> [Task instructions]
(a) In the passage on Cabo Delgado, which company heads the $20 billion liquefied natural gas project?
(b) From the passage on Cabo Delgado, quote everything from "This success is" down to "land or air.".
(c) Summarize the passage on Cabo Delgado in two sentences.

When vast pockets of Natural gas were discovered off the coast of Northern Mozambique in 2010, many hoped that the exploitation of those resources would bring sufficient jobs and foreign investment to lift the struggling state out of intense poverty. But the resulting $20 billion liquefied natural gas (LNG) project, headed by French energy giant Total, right now sits abandoned just South of the small city of Palma, in the Northern Cabo Delgado province.
Total suspended all of its operations at the LNG site, which represents the largest foreign investment on the continent, in April, following a devastating raid on Palma by insurgents in late March. The attacks had been the latest in a conflict that’s been escalating in Cabo Delgado since 2017, when a group known as Ansar al-Sunna began doing terrorism. Attacks dramatically increased in frequency over 2020 and the group shows no sign of slowing down into 2021.
The terrorists are known locally as al-Shabaab, not to be confused with the Somalian terror group al-Shabaab, and to make matters more complicated, they have pledged allegiance to the Islamic State, though it’s unlikely IS is actually calling any of the shots. I’ll get more into that later, but regardless of who these guys are, they’re ruthless, abhorrently violent, and so far one for one in shutting down massive multi-billion dollar foreign energy investments.
This success is partly due to the fact that the region surrounding the LNG project is incredibly underdeveloped, meaning that there is limited infrastructure to support military intervention. In the March raid, insurgents were able to quickly seize control of multiple major roads into Palma, including one which runs parallel to the city's only airstrip, effectively cutting off significant military reinforcement from the land or air.
But it’s not clear that the Mozambican military’s priority is to protect its citizens anyway. The New York Times published a visual investigation that showed “at least nine recently constructed military outposts at key positions around the [Total] site.” The report went on: “It’s clear that the natural gas project, and not the town, is the most secure place when insurgents move in.” The Times also reported that when the raid occurred, around 750 soldiers stayed within the LNG compound instead of moving to protect the city. Multiple reports also contended that soldiers who were within the city at the time of the attack quickly fled.

> [Provided records]
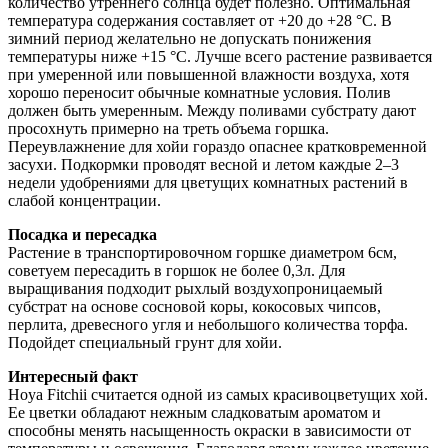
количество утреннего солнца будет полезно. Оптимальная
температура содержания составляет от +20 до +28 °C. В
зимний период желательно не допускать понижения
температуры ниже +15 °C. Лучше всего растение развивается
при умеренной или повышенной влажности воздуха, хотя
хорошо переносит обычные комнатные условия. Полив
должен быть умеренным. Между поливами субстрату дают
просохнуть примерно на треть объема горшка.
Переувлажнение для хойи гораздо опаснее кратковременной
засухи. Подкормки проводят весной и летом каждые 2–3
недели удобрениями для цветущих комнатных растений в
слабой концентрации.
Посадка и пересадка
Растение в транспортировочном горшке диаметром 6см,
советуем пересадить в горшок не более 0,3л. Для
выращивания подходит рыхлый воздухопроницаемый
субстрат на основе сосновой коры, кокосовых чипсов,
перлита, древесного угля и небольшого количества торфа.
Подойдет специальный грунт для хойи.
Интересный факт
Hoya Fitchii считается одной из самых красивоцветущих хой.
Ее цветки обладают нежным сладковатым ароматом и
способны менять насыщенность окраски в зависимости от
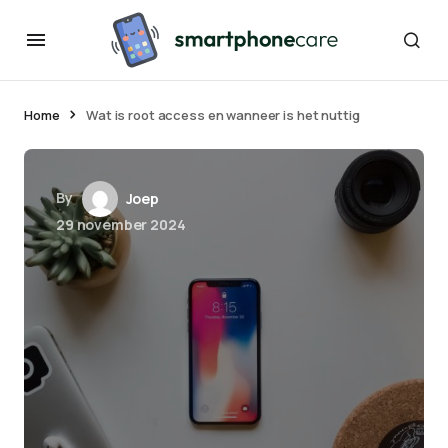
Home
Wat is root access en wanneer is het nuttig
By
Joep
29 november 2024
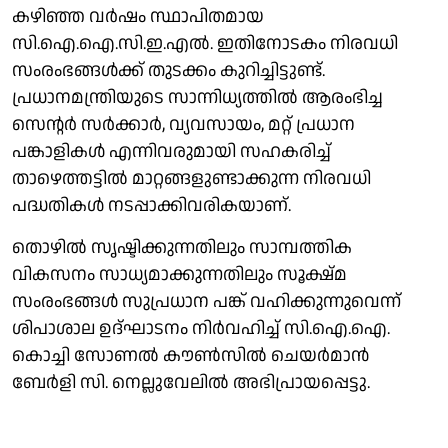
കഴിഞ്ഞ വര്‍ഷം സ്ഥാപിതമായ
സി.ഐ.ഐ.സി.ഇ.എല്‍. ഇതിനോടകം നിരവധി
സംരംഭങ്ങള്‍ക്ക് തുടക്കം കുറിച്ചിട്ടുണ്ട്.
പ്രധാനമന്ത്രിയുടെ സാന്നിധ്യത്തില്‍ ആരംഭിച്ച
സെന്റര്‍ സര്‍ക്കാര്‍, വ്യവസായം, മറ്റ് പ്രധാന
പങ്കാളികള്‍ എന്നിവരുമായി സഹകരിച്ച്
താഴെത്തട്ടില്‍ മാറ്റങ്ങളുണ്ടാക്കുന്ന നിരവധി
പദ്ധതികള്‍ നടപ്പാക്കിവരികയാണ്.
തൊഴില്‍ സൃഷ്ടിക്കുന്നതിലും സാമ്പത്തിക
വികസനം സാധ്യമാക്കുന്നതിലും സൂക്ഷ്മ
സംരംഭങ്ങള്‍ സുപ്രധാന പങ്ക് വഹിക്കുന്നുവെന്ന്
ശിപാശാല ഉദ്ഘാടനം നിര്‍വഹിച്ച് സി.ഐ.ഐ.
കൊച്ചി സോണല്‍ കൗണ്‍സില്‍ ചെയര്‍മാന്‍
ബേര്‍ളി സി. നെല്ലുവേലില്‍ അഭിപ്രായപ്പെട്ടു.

> [Responses]
(a) The French energy giant Total

(b)
This success is partly due to the fact that the region surrounding the LNG project is incredibly underdeveloped, meaning that there is limited infrastructure to support military intervention. In the March raid, insurgents were able to quickly seize control of multiple major roads into Palma, including one which runs parallel to the city's only airstrip, effectively cutting off significant military reinforcement from the land or air.

(c) A $20 billion liquefied natural gas project led by Total near Palma, in Mozambique's Cabo Delgado province, was suspended in April after a late-March raid on Palma by insurgents who are known locally as al-Shabaab and have pledged allegiance to the Islamic State. The region's limited infrastructure let the attackers cut off military reinforcements, and reports indicate that soldiers stayed at the gas site instead of protecting the town.